Wallander hizo un gesto con la cabeza.

—Veamos, se trata de un aparcamiento y no de una calle, ¿es así?

—Bueno, es una mezcla.

—¿Y dónde está esa mezcla?

—¡Yo qué sé! Yo estoy de paso, vengo de Trelleborg y voy a Kristianstad. Sólo iba a repostar. Y me tropecé con él.

—Bien, entonces, ¿te refieres a una gasolinera? ¿Desde dónde llamas?

—Desde mi coche.

Wallander empezaba a alimentar la esperanza de que aquel hombre estuviese ebrio y que todo hubiesen sido figuraciones suyas. Pero su excitación sonaba tan auténtica…

—Dime, ¿qué ves a través de la ventanilla?

—Pues…, parecen unos grandes almacenes.

—¿Cómo se llaman?

—El nombre no lo veo, pero dejé la carretera a la altura de la entrada.

—¿Qué entrada?

—Pues la de Ystad!, naturalmente.

—¿Desde Trelleborg?

—No, desde Malmö. Tomé la autopista.

Una idea fue emergiendo poco a poco desde el subconsciente de Wallander. Aunque aún le costaba creer que fuese posible.

—¿Puedes ver, desde la ventanilla, si hay algún cajero automático? —preguntó.

—¡Claro! Ahí es donde está el muerto. Sobre el asfalto.

Wallander contuvo la respiración. Cuando el hombre reanudó sus explicaciones, el inspector le tendió el auricular al policía, que había estado escuchando lleno de curiosidad.

—Se trata del mismo lugar en el que hallamos muerto a Tynnes Falk —explicó Wallander—. La cuestión es si no lo encontraremos allí por segunda vez.

—O sea, que llamamos a todas las unidades, ¿no?

Wallander negó con un gesto.

—Llama y despierta a Martin son. Y también a Nyberg, aunque él no creo que se haya ido a dormir aún. ¿Cuántos coches tenemos fuera en estos momentos?

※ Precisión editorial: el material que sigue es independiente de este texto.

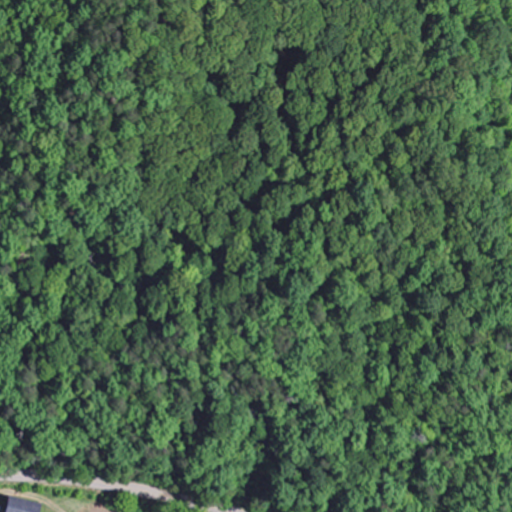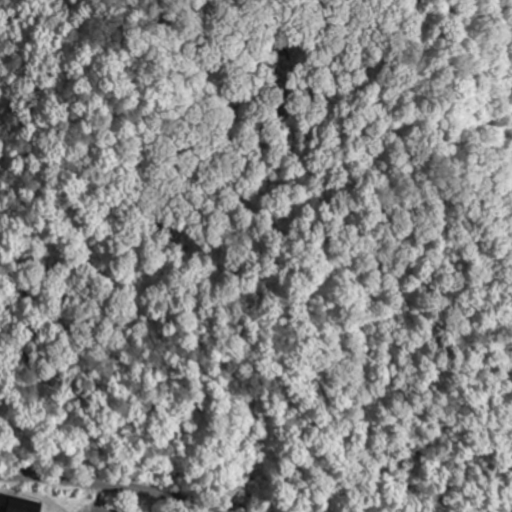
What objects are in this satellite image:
road: (111, 486)
building: (24, 505)
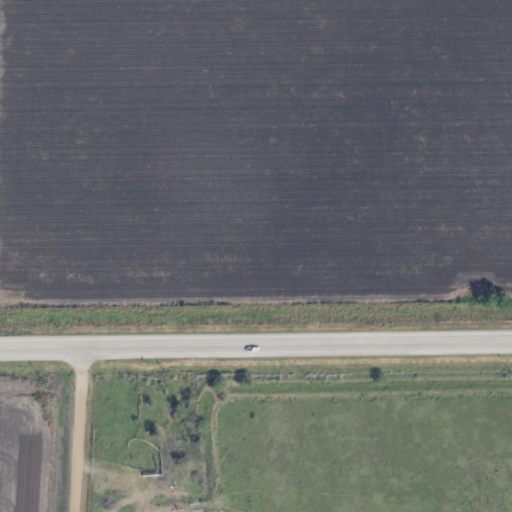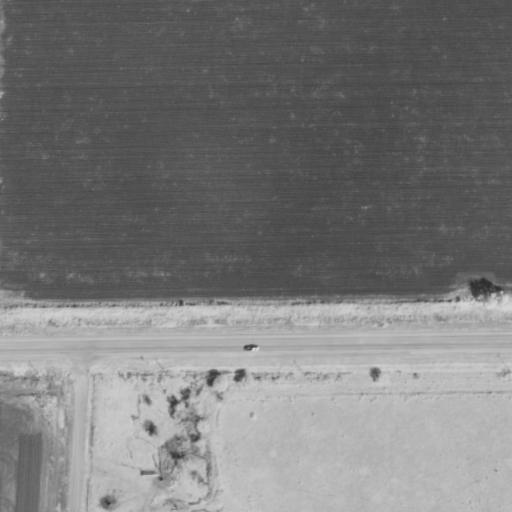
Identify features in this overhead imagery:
road: (255, 343)
road: (77, 429)
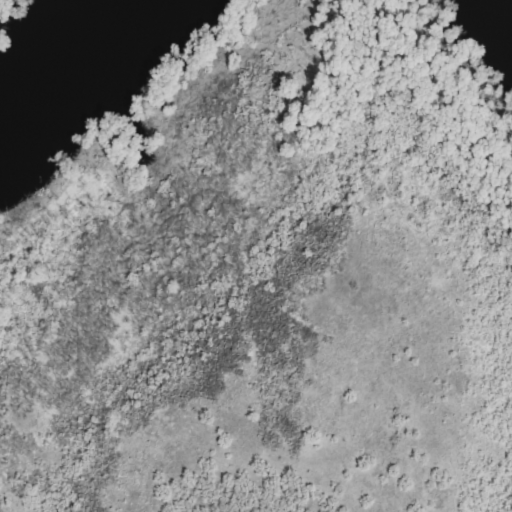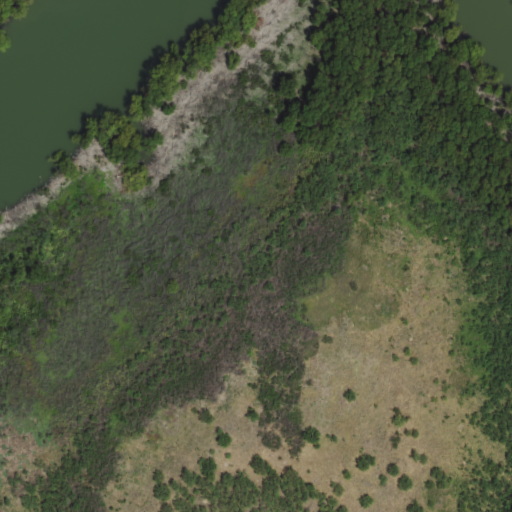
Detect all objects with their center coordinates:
river: (65, 68)
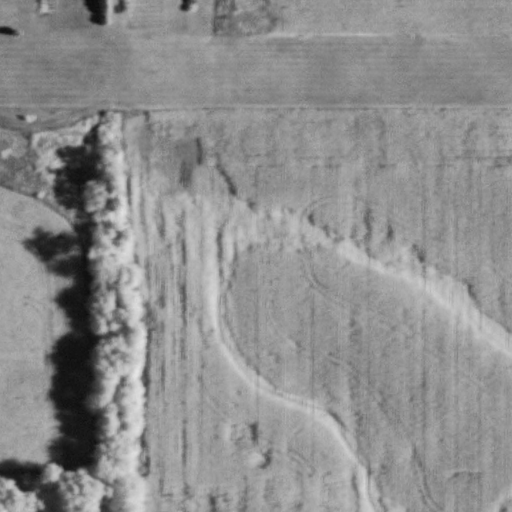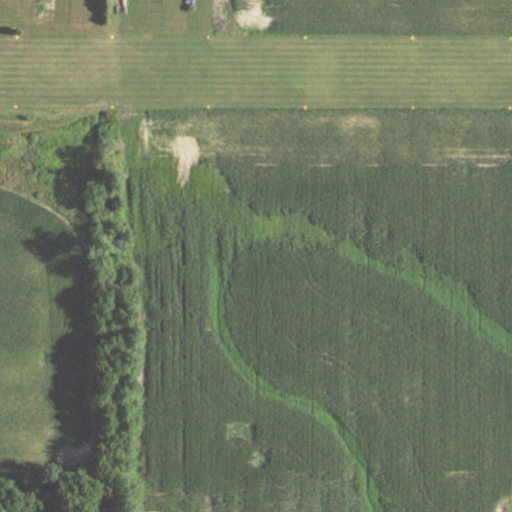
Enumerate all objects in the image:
airport runway: (256, 68)
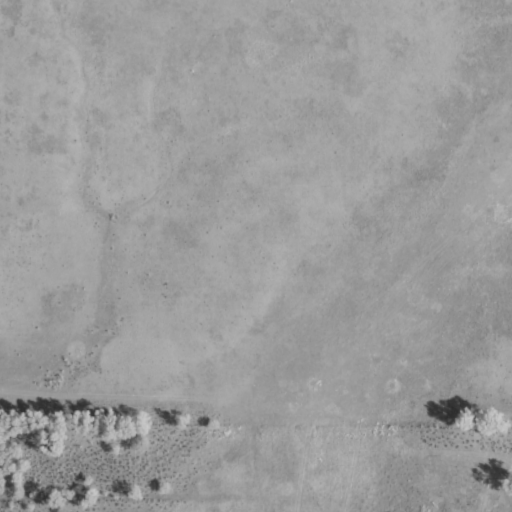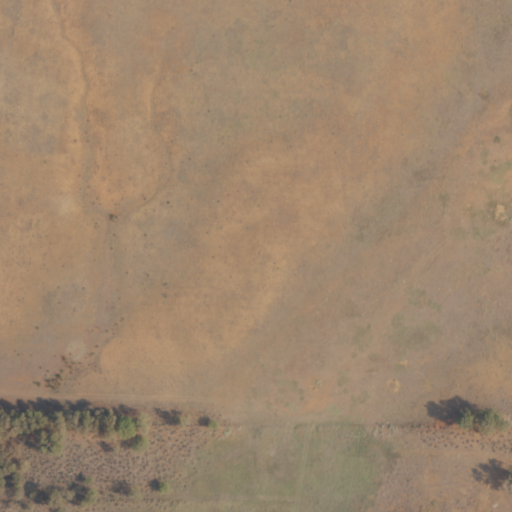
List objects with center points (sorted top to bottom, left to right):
crop: (256, 256)
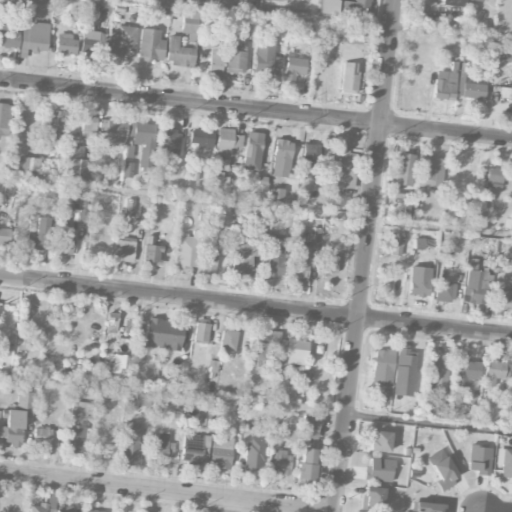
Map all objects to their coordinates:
building: (204, 0)
building: (279, 0)
building: (37, 2)
building: (454, 3)
building: (359, 4)
building: (100, 5)
road: (335, 20)
building: (189, 22)
building: (248, 31)
building: (9, 33)
building: (34, 38)
building: (123, 41)
building: (93, 42)
building: (66, 44)
building: (150, 45)
building: (179, 53)
building: (502, 54)
building: (266, 58)
building: (236, 60)
building: (215, 63)
building: (294, 68)
building: (349, 77)
building: (445, 83)
building: (511, 87)
building: (473, 91)
road: (255, 111)
building: (4, 119)
building: (54, 125)
building: (88, 126)
building: (116, 132)
building: (201, 138)
building: (227, 142)
building: (252, 151)
building: (281, 158)
building: (128, 161)
building: (309, 161)
building: (29, 163)
building: (221, 164)
building: (342, 168)
building: (76, 169)
building: (404, 169)
building: (430, 172)
building: (459, 174)
building: (494, 177)
building: (9, 190)
building: (276, 195)
building: (129, 207)
road: (255, 210)
building: (39, 234)
building: (4, 236)
building: (395, 243)
building: (64, 244)
building: (124, 250)
building: (188, 251)
building: (152, 254)
road: (368, 256)
building: (209, 257)
building: (241, 257)
building: (299, 263)
building: (329, 264)
building: (275, 265)
building: (419, 281)
building: (479, 287)
building: (445, 292)
building: (504, 300)
road: (256, 306)
building: (114, 323)
building: (201, 330)
building: (162, 334)
building: (228, 340)
building: (278, 350)
building: (118, 364)
building: (383, 367)
building: (437, 367)
building: (404, 371)
building: (495, 372)
building: (466, 374)
building: (511, 391)
road: (175, 395)
building: (431, 405)
building: (79, 409)
building: (510, 410)
building: (17, 418)
road: (431, 424)
building: (308, 426)
building: (45, 437)
building: (73, 439)
building: (380, 441)
building: (130, 442)
building: (164, 447)
building: (195, 449)
building: (221, 453)
building: (254, 454)
building: (479, 460)
building: (280, 462)
building: (306, 465)
building: (505, 465)
building: (378, 470)
building: (444, 473)
road: (169, 488)
building: (372, 498)
building: (427, 507)
building: (37, 508)
building: (63, 509)
road: (494, 509)
road: (476, 510)
building: (92, 511)
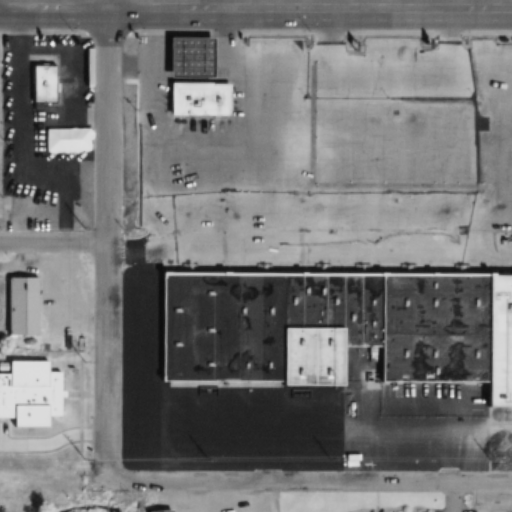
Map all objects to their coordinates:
road: (256, 8)
road: (43, 30)
road: (321, 32)
gas station: (185, 57)
building: (185, 57)
building: (40, 84)
building: (38, 86)
building: (195, 99)
building: (195, 100)
power tower: (73, 229)
road: (107, 238)
road: (54, 241)
road: (310, 255)
building: (19, 306)
building: (321, 322)
building: (336, 326)
building: (498, 338)
building: (28, 394)
power tower: (72, 461)
road: (312, 482)
building: (163, 511)
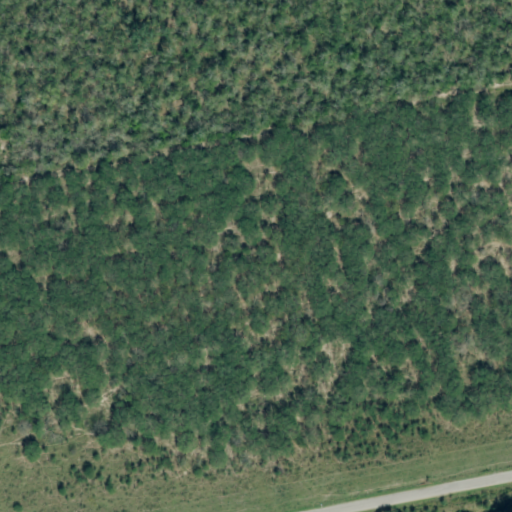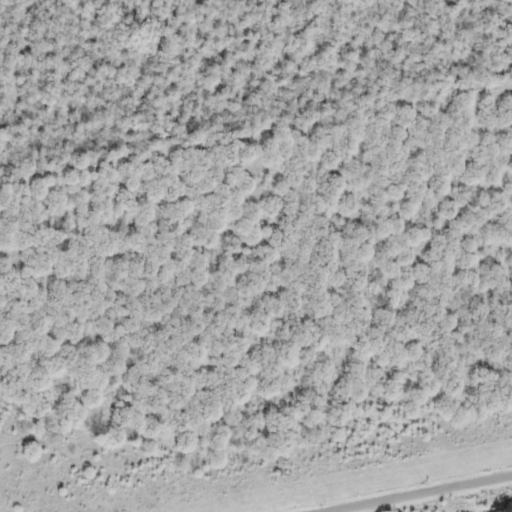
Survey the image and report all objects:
road: (414, 492)
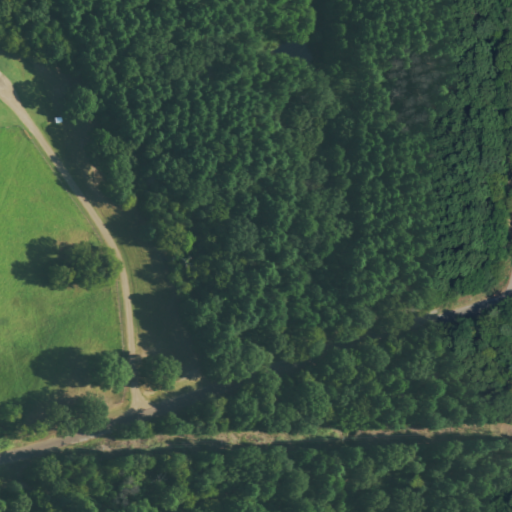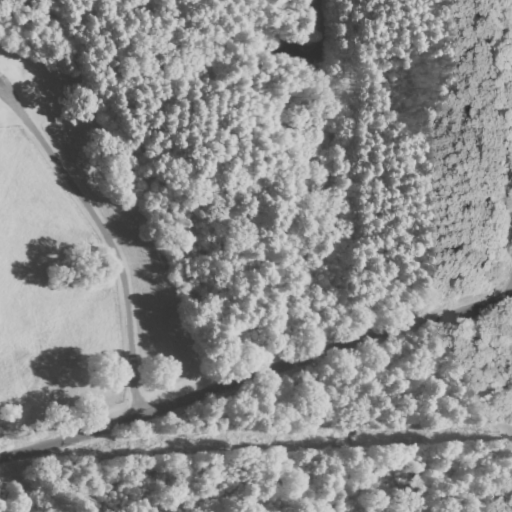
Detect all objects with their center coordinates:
road: (495, 137)
road: (256, 376)
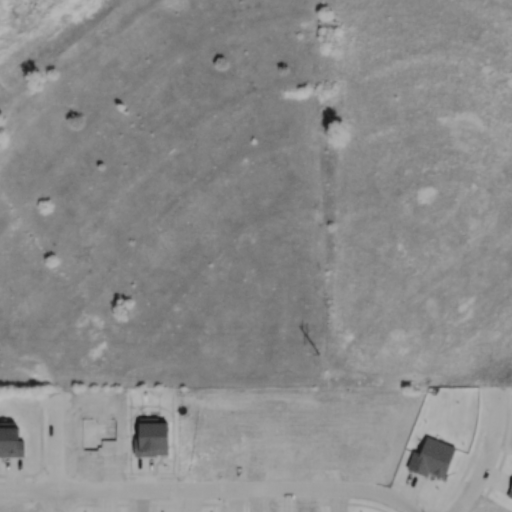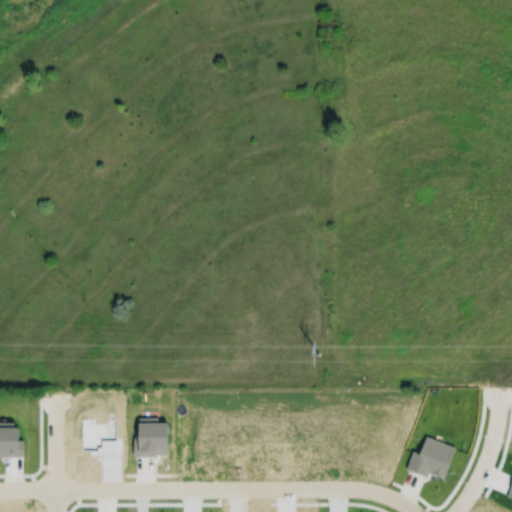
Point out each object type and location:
road: (39, 37)
power tower: (318, 351)
road: (54, 451)
road: (487, 453)
road: (210, 488)
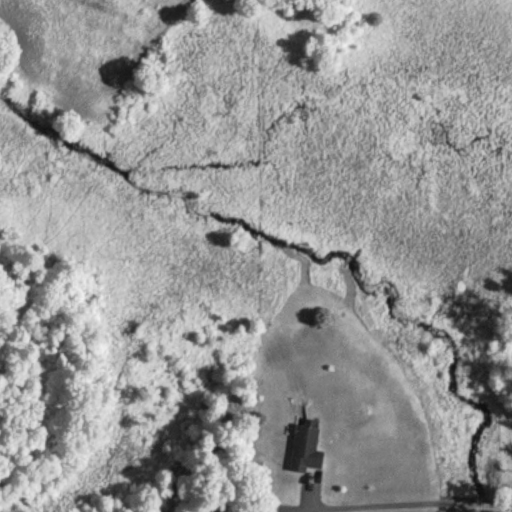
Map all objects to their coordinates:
building: (305, 446)
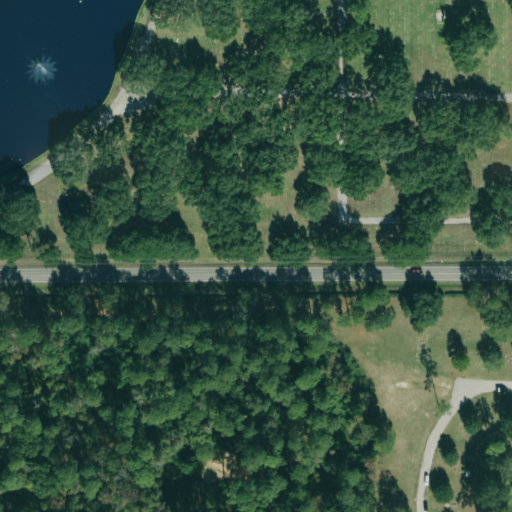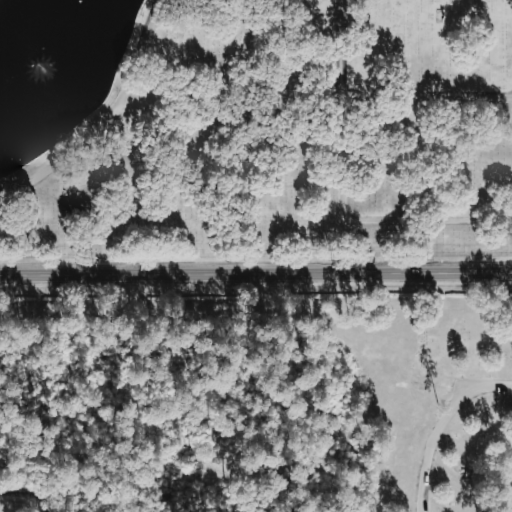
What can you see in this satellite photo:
fountain: (41, 66)
road: (317, 91)
road: (342, 110)
road: (107, 119)
park: (255, 126)
road: (427, 220)
road: (256, 275)
building: (438, 353)
road: (488, 385)
park: (259, 402)
road: (430, 446)
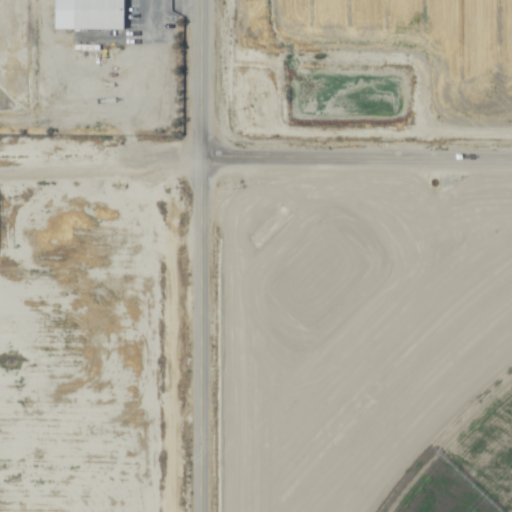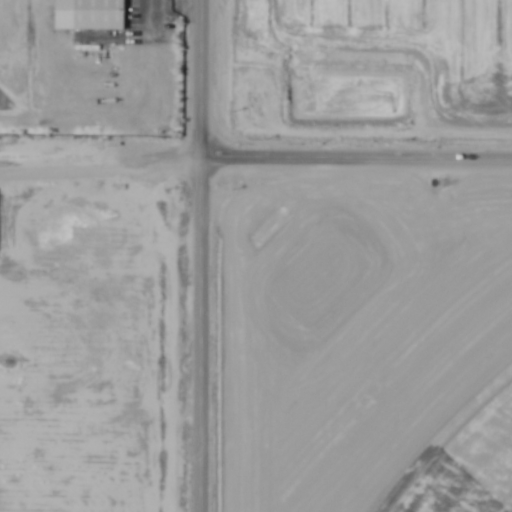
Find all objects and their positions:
building: (98, 14)
road: (357, 161)
road: (101, 163)
crop: (399, 244)
road: (203, 256)
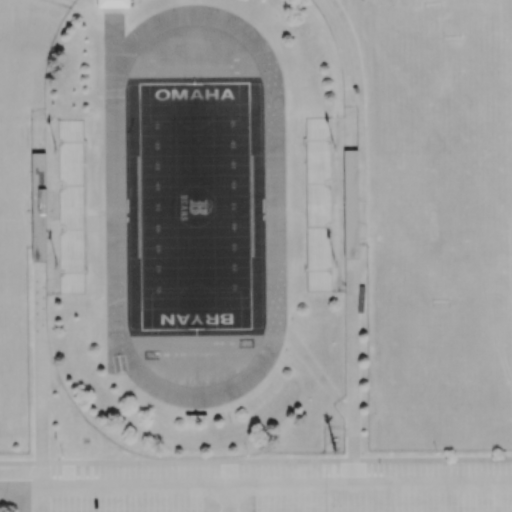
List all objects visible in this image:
building: (113, 4)
road: (194, 67)
park: (448, 201)
building: (350, 202)
track: (192, 203)
building: (350, 203)
building: (38, 205)
park: (193, 205)
building: (318, 206)
building: (38, 207)
building: (72, 208)
road: (202, 344)
road: (196, 355)
road: (355, 378)
road: (40, 380)
park: (451, 382)
road: (292, 485)
road: (434, 485)
road: (125, 486)
parking lot: (398, 487)
parking lot: (125, 488)
road: (11, 490)
road: (229, 499)
road: (22, 501)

—Sólo dos. Uno en Hedeskoga, por una pelea familiar, una fiesta de cumpleaños que ha degenerado en disputa.

—¿Y el otro?

—En el centro.

—Que vayan al aparcamiento de la calle de Missunnavágen lo antes posible. Yo iré en mi propio vehículo.

Dicho esto, Wallander abandonó la comisaría. Sentía frío, protegido únicamente por aquella cazadora tan fina. Durante el trayecto, que no le llevó más que unos minutos, se preguntaba con qué se encontraría al llegar. Sin embargo, en el fondo, él ya tenía la certeza: Tynnes Falk había regresado al lugar en el que lo habían hallado muerto.